## Job item
Drop all pictures and repeat exactly the lines from the line holding "competent 0 to 60 mph times. The Mustang" through the end of the records.

╭─ Input

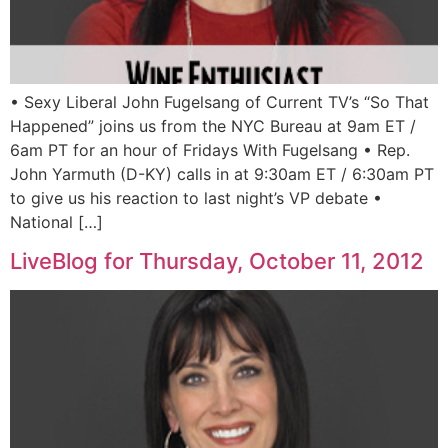
• Sexy Liberal John Fugelsang of Current TV’s “So That
Happened” joins us from the NYC Bureau at 9am ET /
6am PT for an hour of Fridays With Fugelsang • Rep.
John Yarmuth (D-KY) calls in at 9:30am ET / 6:30am PT
to give us his reaction to last night’s VP debate •
National […]
LiveBlog for Thursday, October 11, 2012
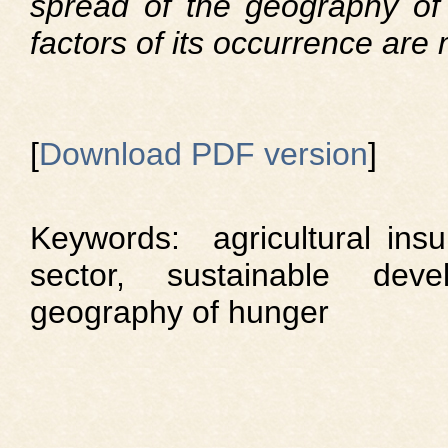
spread of the geography of
factors of its occurrence are
[
Download PDF version
]
Keywords: agricultural insu
sector, sustainable devel
geography of hunger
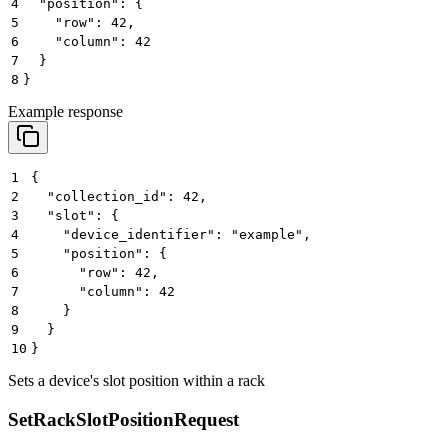
4
  "position": {
5
    "row": 42,
6
    "column": 42
7
  }
8
}
Example response
1
{
2
  "collection_id": 42,
3
  "slot": {
4
    "device_identifier": "example",
5
    "position": {
6
      "row": 42,
7
      "column": 42
8
    }
9
  }
10
}
Sets a device's slot position within a rack
SetRackSlotPositionRequest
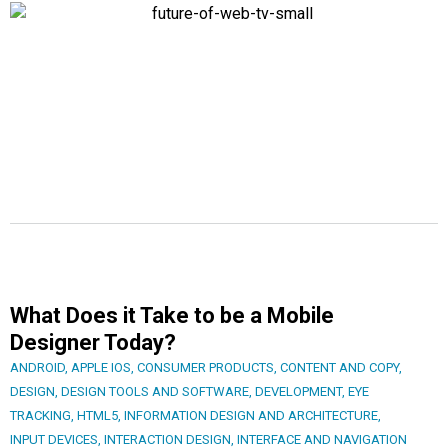
What Does it Take to be a Mobile
Designer Today?
ANDROID
,
APPLE IOS
,
CONSUMER PRODUCTS
,
CONTENT AND COPY
,
DESIGN
,
DESIGN TOOLS AND SOFTWARE
,
DEVELOPMENT
,
EYE
TRACKING
,
HTML5
,
INFORMATION DESIGN AND ARCHITECTURE
,
INPUT DEVICES
,
INTERACTION DESIGN
,
INTERFACE AND NAVIGATION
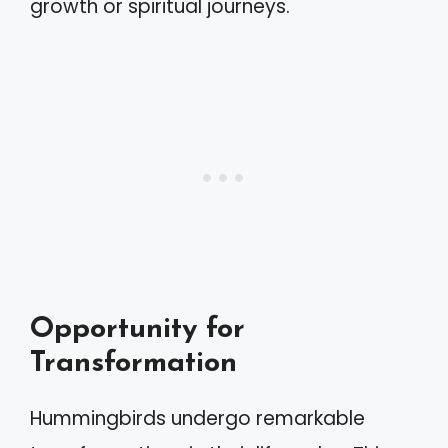
growth or spiritual journeys.
Opportunity for
Transformation
Hummingbirds undergo remarkable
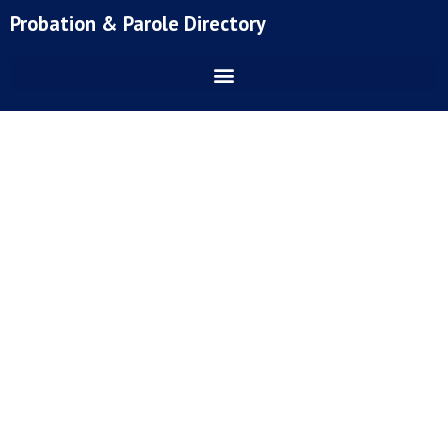
Skip
Probation & Parole Directory
to
content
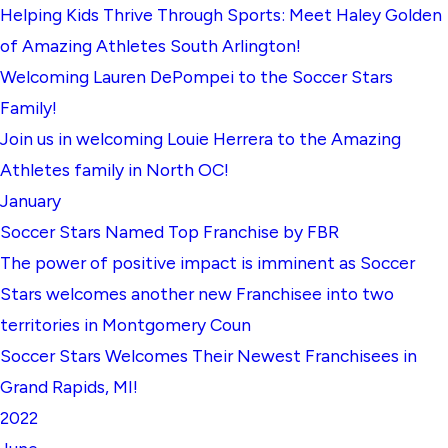
Helping Kids Thrive Through Sports: Meet Haley Golden
of Amazing Athletes South Arlington!
Welcoming Lauren DePompei to the Soccer Stars
Family!
Join us in welcoming Louie Herrera to the Amazing
Athletes family in North OC!
January
Soccer Stars Named Top Franchise by FBR
The power of positive impact is imminent as Soccer
Stars welcomes another new Franchisee into two
territories in Montgomery Coun
Soccer Stars Welcomes Their Newest Franchisees in
Grand Rapids, MI!
2022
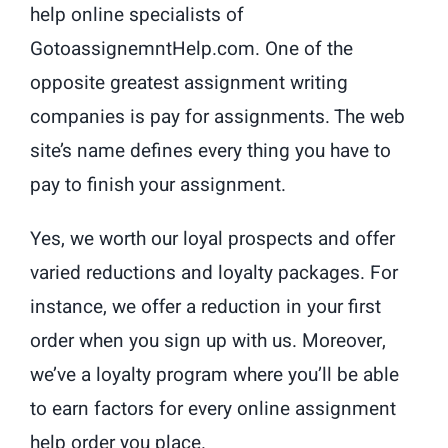
help online specialists of
GotoassignemntHelp.com. One of the
opposite greatest assignment writing
companies is pay for assignments. The web
site’s name defines every thing you have to
pay to finish your assignment.
Yes, we worth our loyal prospects and offer
varied reductions and loyalty packages. For
instance, we offer a reduction in your first
order when you sign up with us. Moreover,
we’ve a loyalty program where you’ll be able
to earn factors for every online assignment
help order you place.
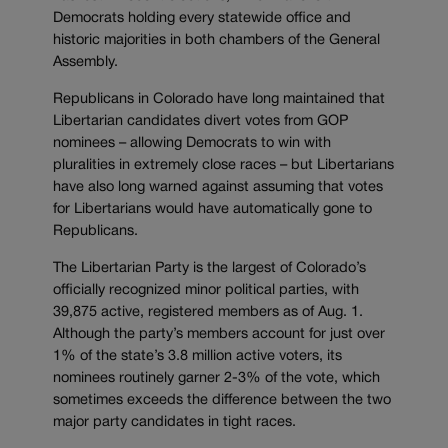
Democrats holding every statewide office and
historic majorities in both chambers of the General
Assembly.
Republicans in Colorado have long maintained that
Libertarian candidates divert votes from GOP
nominees – allowing Democrats to win with
pluralities in extremely close races – but Libertarians
have also long warned against assuming that votes
for Libertarians would have automatically gone to
Republicans.
The Libertarian Party is the largest of Colorado’s
officially recognized minor political parties, with
39,875 active, registered members as of Aug. 1.
Although the party’s members account for just over
1% of the state’s 3.8 million active voters, its
nominees routinely garner 2-3% of the vote, which
sometimes exceeds the difference between the two
major party candidates in tight races.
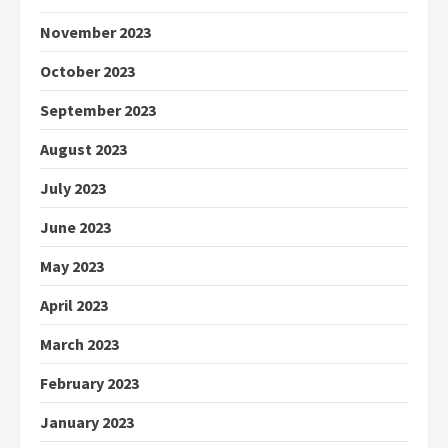
November 2023
October 2023
September 2023
August 2023
July 2023
June 2023
May 2023
April 2023
March 2023
February 2023
January 2023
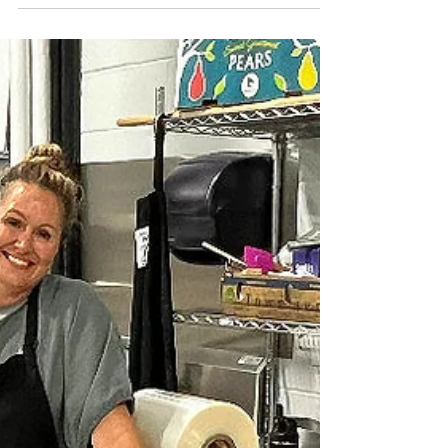
live in Lions Bay, Eva and Julia Polyakova want
to bake you some bread. They've been baking
(and delivering!) bread to friends and neighbours
since 2020. The girls were in Grade 7 when Covid
hit, and their grandmother sent them a bread
recipe to try. The first effort was such a success
that it was gone within half an hour. More baking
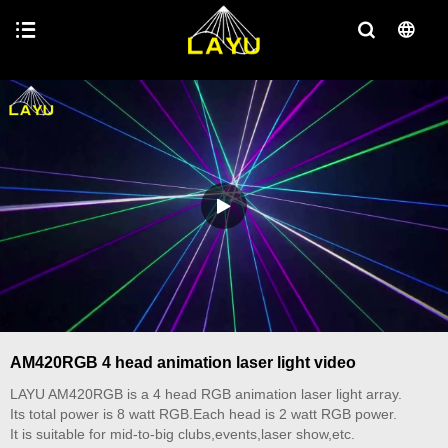
AM420RGB 4 head animation laser light video
LAYU AM420RGB is a 4 head RGB animation laser light array.
Its total power is 8 watt RGB.Each head is 2 watt RGB power.
It is suitable for mid-to-big clubs,events,laser show,etc.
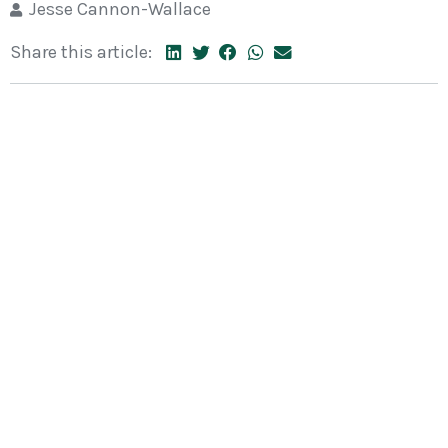
Jesse Cannon-Wallace
Share this article:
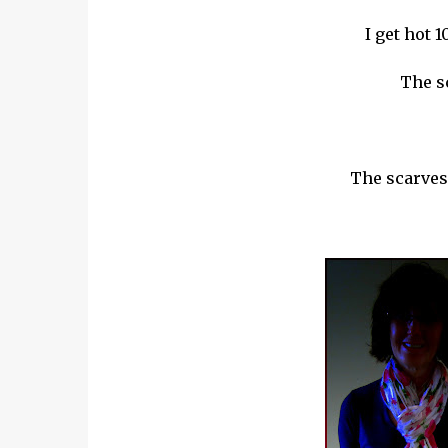
I get hot 1
The s
The scarves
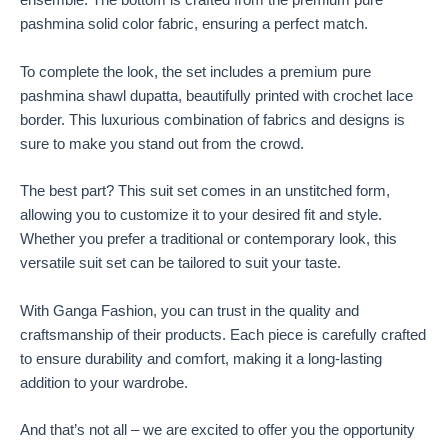
ensemble. The bottom is crafted from the premium pure
pashmina solid color fabric, ensuring a perfect match.
To complete the look, the set includes a premium pure
pashmina shawl dupatta, beautifully printed with crochet lace
border. This luxurious combination of fabrics and designs is
sure to make you stand out from the crowd.
The best part? This suit set comes in an unstitched form,
allowing you to customize it to your desired fit and style.
Whether you prefer a traditional or contemporary look, this
versatile suit set can be tailored to suit your taste.
With Ganga Fashion, you can trust in the quality and
craftsmanship of their products. Each piece is carefully crafted
to ensure durability and comfort, making it a long-lasting
addition to your wardrobe.
And that’s not all – we are excited to offer you the opportunity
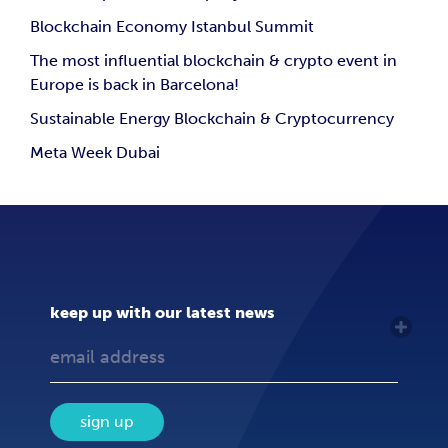
Blockchain Economy Istanbul Summit
The most influential blockchain & crypto event in
Europe is back in Barcelona!
Sustainable Energy Blockchain & Cryptocurrency
Meta Week Dubai
keep up with our latest news
sign up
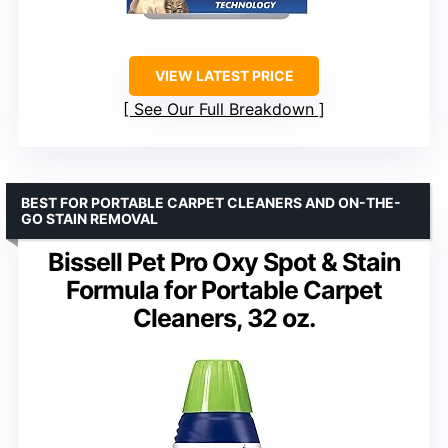
VIEW LATEST PRICE
See Our Full Breakdown
BEST FOR PORTABLE CARPET CLEANERS AND ON-THE-
GO STAIN REMOVAL
Bissell Pet Pro Oxy Spot & Stain
Formula for Portable Carpet
Cleaners, 32 oz.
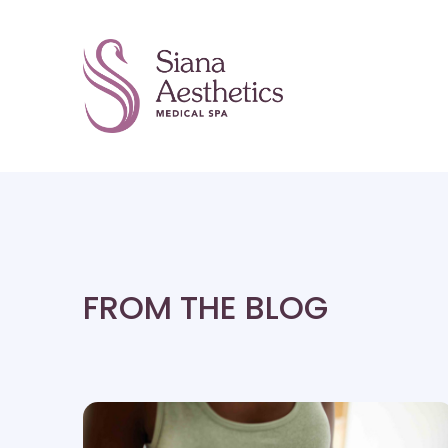
FROM THE BLOG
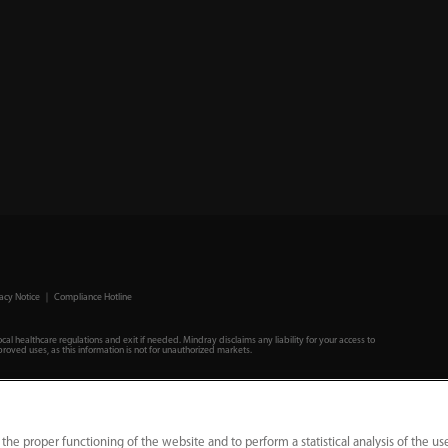
acy Notice
｜
Compliance Hotline
ocal healthcare regulations and exit if needed. Mindray disclaims any liability for your access to
roved uses, as this information is not for unauthorized markets.
 the proper functioning of the website and to perform a statistical analysis of the us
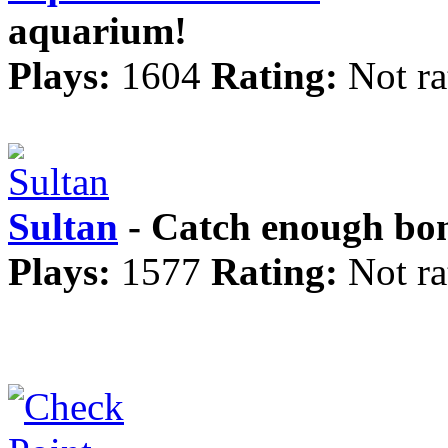
aquarium!
Plays:
1604
Rating:
Not ra
Sultan
- Catch enough bon
Plays:
1577
Rating:
Not ra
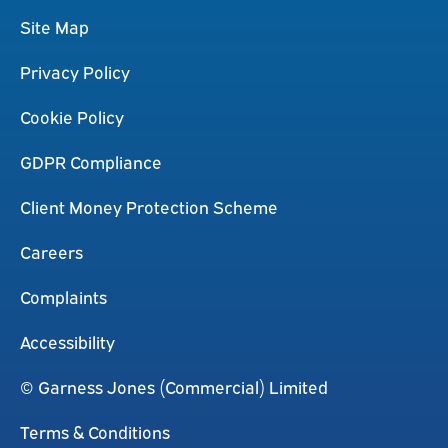
Site Map
Privacy Policy
Cookie Policy
GDPR Compliance
Client Money Protection Scheme
Careers
Complaints
Accessibility
© Garness Jones (Commercial) Limited
Terms & Conditions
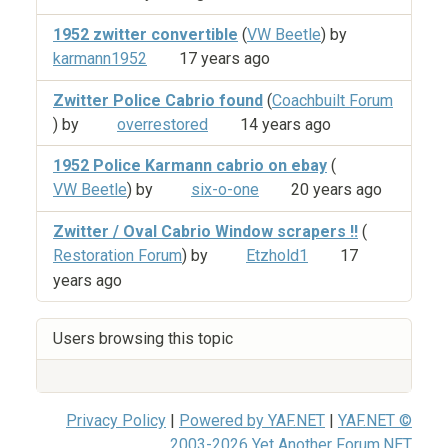
1952 zwitter convertible
(
VW Beetle
) by
karmann1952
17 years ago
Zwitter Police Cabrio found
(
Coachbuilt Forum
) by
overrestored
14 years ago
1952 Police Karmann cabrio on ebay
(
VW Beetle
) by
six-o-one
20 years ago
Zwitter / Oval Cabrio Window scrapers !!
(
Restoration Forum
) by
Etzhold1
17
years ago
Users browsing this topic
Privacy Policy
|
Powered by YAF.NET
|
YAF.NET ©
2003-2026 Yet Another Forum.NET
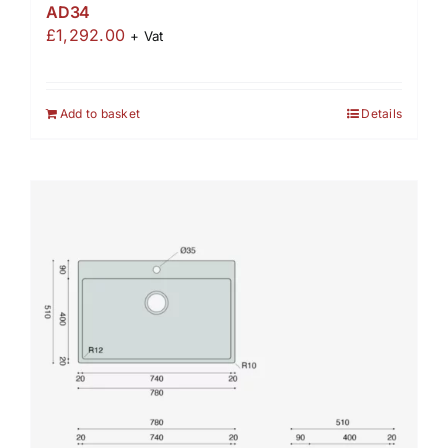
AD34
£
1,292.00
+ Vat
Add to basket
Details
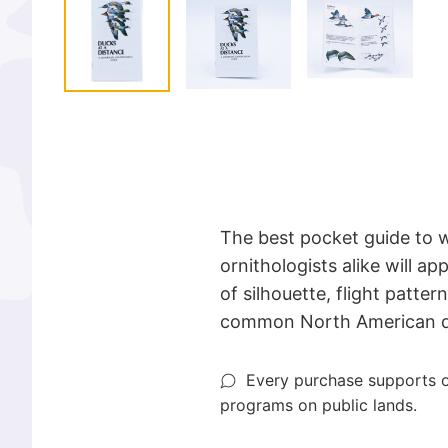
The best pocket guide to 
ornithologists alike will app
of silhouette, flight patte
common North American du
Every purchase supports o
programs on public lands.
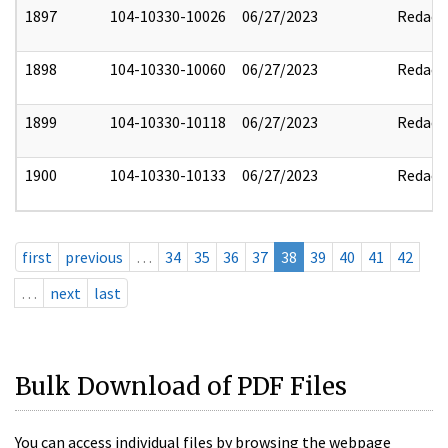
1897
104-10330-10026
06/27/2023
Redact
1898
104-10330-10060
06/27/2023
Redact
1899
104-10330-10118
06/27/2023
Redact
1900
104-10330-10133
06/27/2023
Redact
first
previous
…
34
35
36
37
38
39
40
41
42
…
next
last
Bulk Download of PDF Files
You can access individual files by browsing the webpage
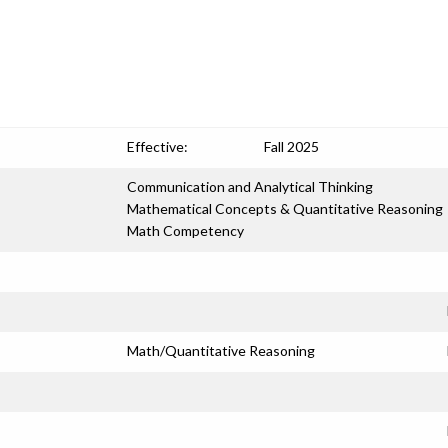
Effective:
Fall 2025
Communication and Analytical Thinking
Mathematical Concepts & Quantitative Reasoning
Math Competency
Math/Quantitative Reasoning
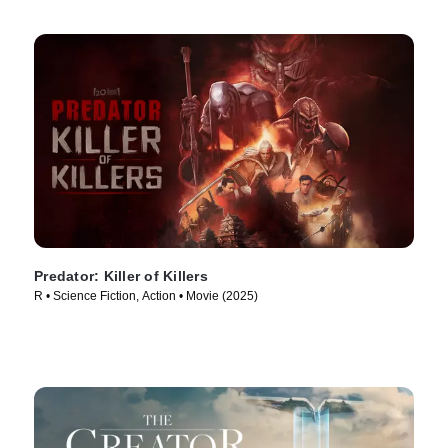
Predator: Killer of Killers
R • Science Fiction, Action • Movie (2025)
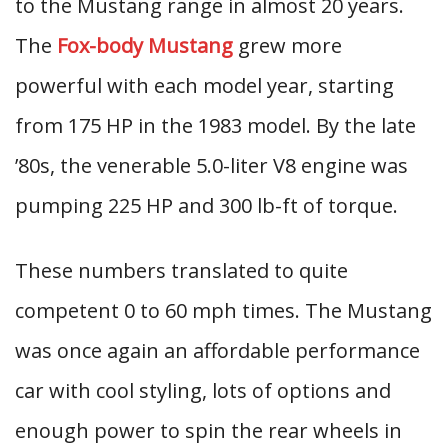
to the Mustang range in almost 20 years.
The
Fox-body Mustang
grew more
powerful with each model year, starting
from 175 HP in the 1983 model. By the late
’80s, the venerable 5.0-liter V8 engine was
pumping 225 HP and 300 lb-ft of torque.
These numbers translated to quite
competent 0 to 60 mph times. The Mustang
was once again an affordable performance
car with cool styling, lots of options and
enough power to spin the rear wheels in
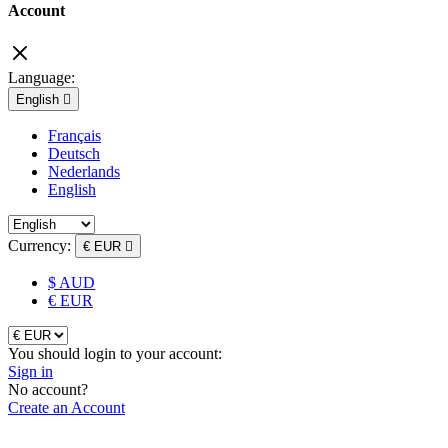
Account
Language:
English

Français
Deutsch
Nederlands
English
Currency:
€ EUR

$ AUD
€ EUR
You should login to your account:
Sign in
No account?
Create an Account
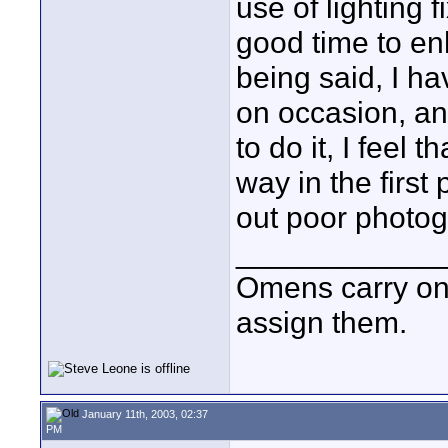
use of lighting f
good time to en
being said, I ha
on occasion, and
to do it, I feel 
way in the first 
out poor photog
____________
Omens carry on
assign them.
January 11th, 2003, 02:37
PM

╰─

## Task solution
competent 0 to 60 mph times. The Mustang
was once again an affordable performance
car with cool styling, lots of options and
enough power to spin the rear wheels in
Account
Language:
English

Français
Deutsch
Nederlands
English
Currency:
€ EUR

$ AUD
€ EUR
You should login to your account:
Sign in
No account?
Create an Account
use of lighting f
good time to en
being said, I ha
on occasion, and
to do it, I feel 
way in the first 
out poor photog
____________
Omens carry on
assign them.
January 11th, 2003, 02:37
PM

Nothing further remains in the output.